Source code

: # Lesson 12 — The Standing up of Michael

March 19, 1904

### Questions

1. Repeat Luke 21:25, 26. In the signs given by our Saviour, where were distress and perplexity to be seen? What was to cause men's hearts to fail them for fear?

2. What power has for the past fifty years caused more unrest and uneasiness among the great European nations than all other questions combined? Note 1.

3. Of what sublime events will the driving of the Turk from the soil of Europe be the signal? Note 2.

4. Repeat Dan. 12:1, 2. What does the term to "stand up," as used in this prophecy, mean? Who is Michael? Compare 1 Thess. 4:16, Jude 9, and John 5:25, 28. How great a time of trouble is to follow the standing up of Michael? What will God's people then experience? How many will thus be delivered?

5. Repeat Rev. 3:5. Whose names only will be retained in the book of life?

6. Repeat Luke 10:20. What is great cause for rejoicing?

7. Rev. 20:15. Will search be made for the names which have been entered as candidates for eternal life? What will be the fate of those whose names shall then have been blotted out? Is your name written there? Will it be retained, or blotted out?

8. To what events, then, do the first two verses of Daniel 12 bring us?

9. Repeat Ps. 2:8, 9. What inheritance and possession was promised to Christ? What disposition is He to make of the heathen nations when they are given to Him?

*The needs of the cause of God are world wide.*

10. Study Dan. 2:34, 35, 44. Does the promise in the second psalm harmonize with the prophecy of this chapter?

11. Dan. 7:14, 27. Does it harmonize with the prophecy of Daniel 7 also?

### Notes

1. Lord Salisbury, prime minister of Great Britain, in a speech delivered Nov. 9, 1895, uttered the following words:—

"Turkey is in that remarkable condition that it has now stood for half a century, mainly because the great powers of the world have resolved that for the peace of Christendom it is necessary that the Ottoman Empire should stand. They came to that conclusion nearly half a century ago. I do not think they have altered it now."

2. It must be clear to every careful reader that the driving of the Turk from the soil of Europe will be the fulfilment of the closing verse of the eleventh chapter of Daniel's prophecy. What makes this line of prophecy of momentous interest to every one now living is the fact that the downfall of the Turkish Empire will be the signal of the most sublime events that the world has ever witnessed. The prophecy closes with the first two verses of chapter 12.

:: Exercise details ::
Please restate the records word for word. Go from the first line to the line with "9. Repeat Ps." and include both.

:: Result ::
Source code

: # Lesson 12 — The Standing up of Michael

March 19, 1904

### Questions

1. Repeat Luke 21:25, 26. In the signs given by our Saviour, where were distress and perplexity to be seen? What was to cause men's hearts to fail them for fear?

2. What power has for the past fifty years caused more unrest and uneasiness among the great European nations than all other questions combined? Note 1.

3. Of what sublime events will the driving of the Turk from the soil of Europe be the signal? Note 2.

4. Repeat Dan. 12:1, 2. What does the term to "stand up," as used in this prophecy, mean? Who is Michael? Compare 1 Thess. 4:16, Jude 9, and John 5:25, 28. How great a time of trouble is to follow the standing up of Michael? What will God's people then experience? How many will thus be delivered?

5. Repeat Rev. 3:5. Whose names only will be retained in the book of life?

6. Repeat Luke 10:20. What is great cause for rejoicing?

7. Rev. 20:15. Will search be made for the names which have been entered as candidates for eternal life? What will be the fate of those whose names shall then have been blotted out? Is your name written there? Will it be retained, or blotted out?

8. To what events, then, do the first two verses of Daniel 12 bring us?

9. Repeat Ps. 2:8, 9. What inheritance and possession was promised to Christ? What disposition is He to make of the heathen nations when they are given to Him?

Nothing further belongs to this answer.